The Arab population also spread to other neighborhoods like Petamburan and Tanah Tinggi (Central Jakarta), Sawah Besar (West Jakarta) and Jatinegara (East Jakarta). Literature mentions that trade and money lending were their principal ways of making a living. Lending money, usually at an exceptionally high interest rate, was especially popular among new immigrants, said de Jonge "If a debtor could not pay back his debts, the creditor was usually eager to lay his hands on the possessions left."
Arab immigrants were also famous as traders of commodities, mostly fabrics, especially imported cotton, batik and clothing.
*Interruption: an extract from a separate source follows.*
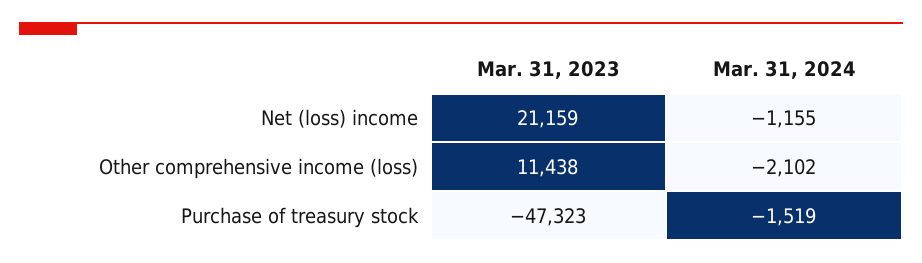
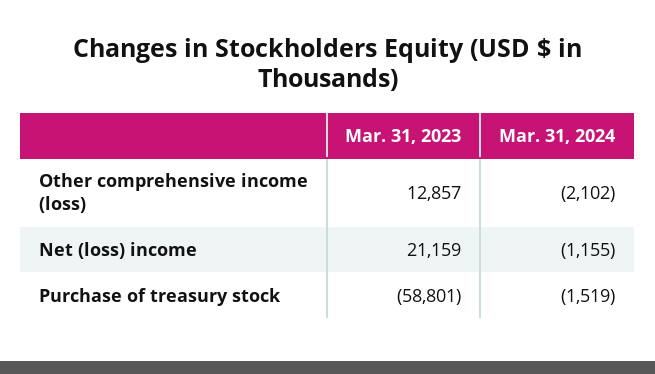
Mar. 31, 2023, Other comprehensive income (loss): 11438 -> 12857
Mar. 31, 2023, Purchase of treasury stock: -47323 -> -58801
They were also involved in trading furniture, precious stones, perfume, leather goods and foodstuffs. Itinerant Arab vendors were well known for allowing customers to pay in installments, with the profits often invested in houses, shops and land. Unlike the Chinese, who owned and cultivated their land, Arabs usually leased it to others or made a profit through resales.
"The Arabs wanted to make quick profits, they didn't care about land cultivation," said Heuken. A few of the Arabs were among the richest people in Batavia. Moreover, starting from the 19th century the ethnic group was the second most important foreign Asian trading minority after the Chinese, according to de Jonge. I In 1885 the value of real estate owned by local Arabs in Batavia amounted to 2.5 million guilders, Several among them owned whole estates, like Sayid Ali bin Sjahab and Bassalama, landlords of Menteng and Kwitang Oost respectively, both in the present Central Jakarta area.
Abeyasekere wrote that among the reasons the Arabs did well economically was apparently from the fact that by the late 18th century several merchants in town belonged to the slave owning business elite. One of the richest Arabs at the end of the 19th century was Said Abdullah bin Alwi Alatas, a third-generation immigrant, who, besides large tracks of land, owned a foundry and machine works and imported horses. In about 1890 he bought the neoclassical country house that today is the Textile Museum near Tanah Abang and Jl. K.S. Tubun in Petamburan, still an Arab area of the city.
"The purchase of the mansion marked the move of wealthy Arabs from Pekojan to Tanah Abang," Abeyasekere said. Arabs also played a significant role in the religious field - as preachers or scholars - especially the sayid (descendants of the Prophet Muhammad). Abeyasekere said that because they came from the Arabian peninsula, the origin of Islam, they were highly respected as religious leaders by local Muslims in Batavia. A famous propagator of Islam was Sayid Abubakr bin Abdullah al-Aydrus, a grandson of Sayid Abdullah bin Hussein al-Aydrus who was buried in the old Luar Batang Mosque, North Jakarta.